## Document extract
────────────────

I read some of its stories so many times that the cadence of their sentences felt ingrained in my ear.These words have stayed with me, and have been beckoning me ever since to join this endeavor of writing from inside that “hungry acquisition of knowing” which characterizes childhood. When I began my novel, Swimming Back to Trout River, the early story took shape in my head as a young girl’s determination to maintain her idyllic life and its ecology of relationships in her grandparents’ natal village in China, and to resist a momentous change thrust upon her: to emigrate to America to join her parents.
This single-minded determination to declare where she felt rootedness, to fight for what is near and dear rather than what is remote and abstract—this, too, feels to me like an essential, if also precarious, quality of being a child. I wanted to see the consequences of that resolve play out and reverberate in the rest of the novel: as the child asserts herself, it sends out ripples into the lives of her parents and ultimately unravel their own secrets and obsessions from their youths.
In the years my novel gradually went from living inside my head to finding its way onto the page, I began to understand that writing with the “heavenly lidless eye” necessitates a peeling back of the protective layers we encrust ourselves with over the years—a process that can be both liberating and fraught. I found other books written from inside childhood that cracked open for me possibilities of storytelling.

────────────────

## Source data
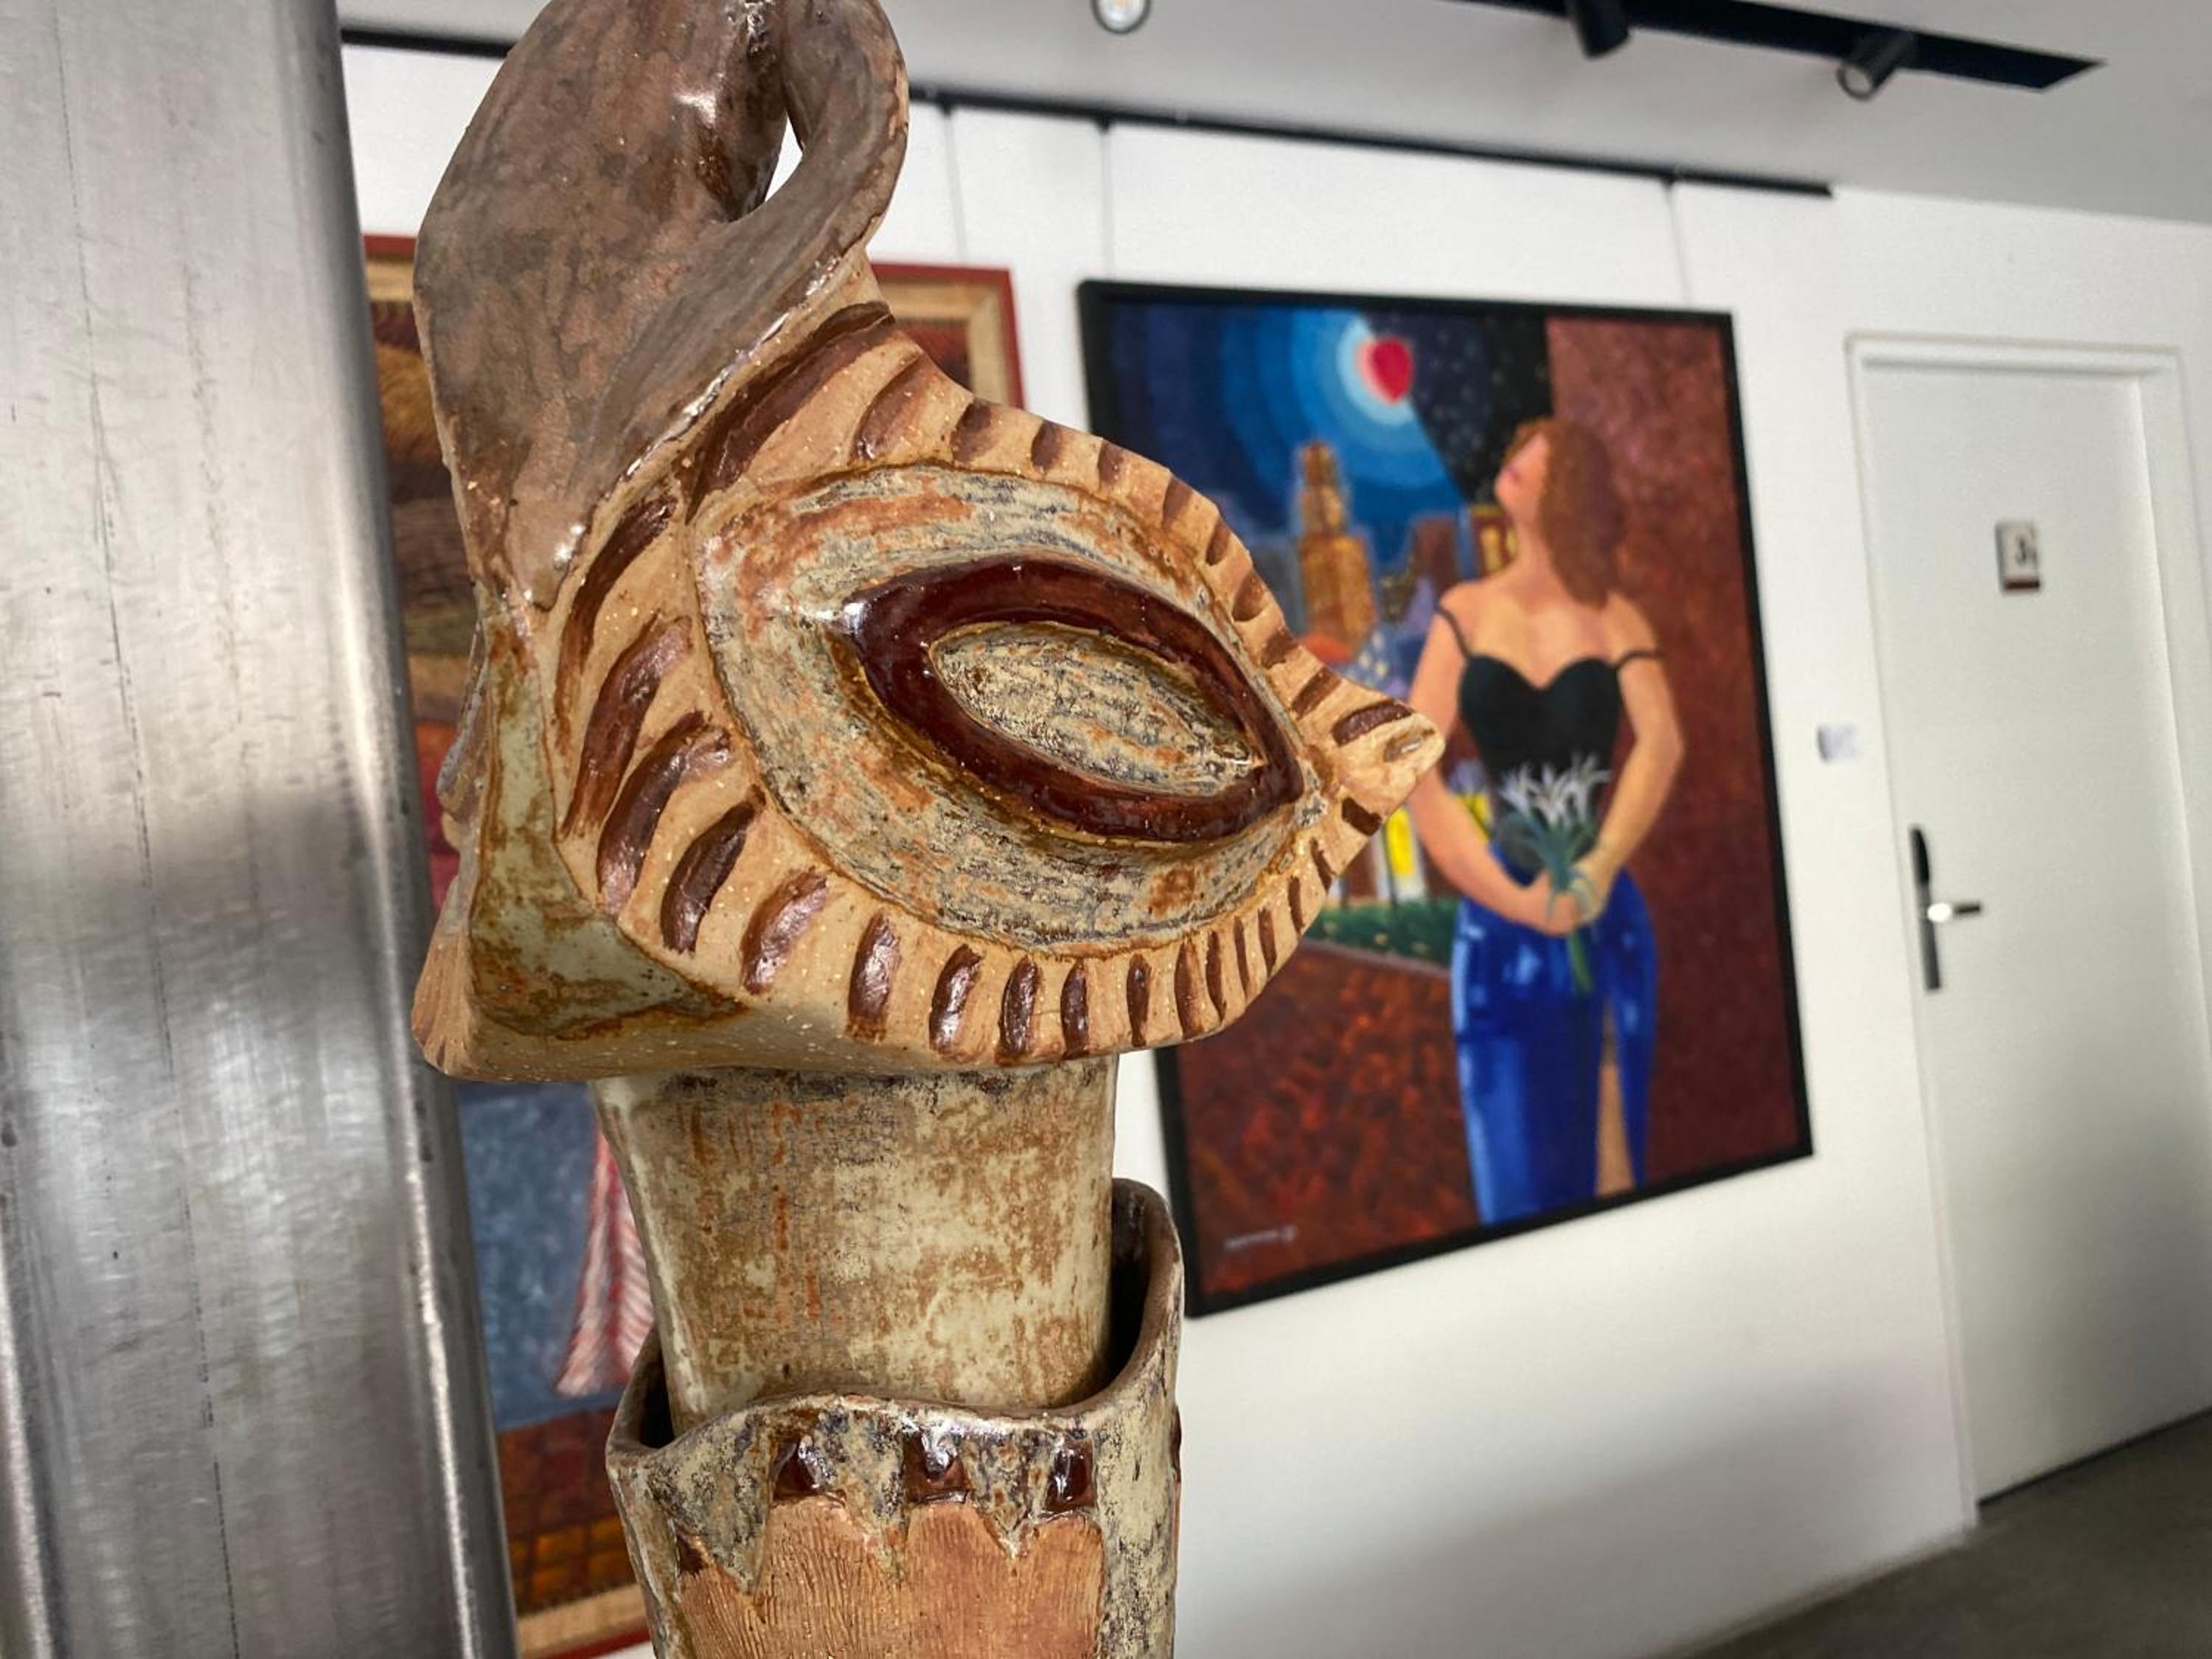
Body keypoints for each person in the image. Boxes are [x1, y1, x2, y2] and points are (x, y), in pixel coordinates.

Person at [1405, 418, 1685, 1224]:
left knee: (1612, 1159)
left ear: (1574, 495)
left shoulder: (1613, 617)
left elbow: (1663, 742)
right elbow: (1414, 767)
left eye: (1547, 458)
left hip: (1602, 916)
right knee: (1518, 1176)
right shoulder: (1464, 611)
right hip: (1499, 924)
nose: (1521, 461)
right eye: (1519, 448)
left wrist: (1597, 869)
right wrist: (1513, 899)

────────────────

## Work item
Quote the essay word for word from "This single-minded determination" up to and including "from their youths.". The listing comes from a different source than the essay.

## Solution
This single-minded determination to declare where she felt rootedness, to fight for what is near and dear rather than what is remote and abstract—this, too, feels to me like an essential, if also precarious, quality of being a child. I wanted to see the consequences of that resolve play out and reverberate in the rest of the novel: as the child asserts herself, it sends out ripples into the lives of her parents and ultimately unravel their own secrets and obsessions from their youths.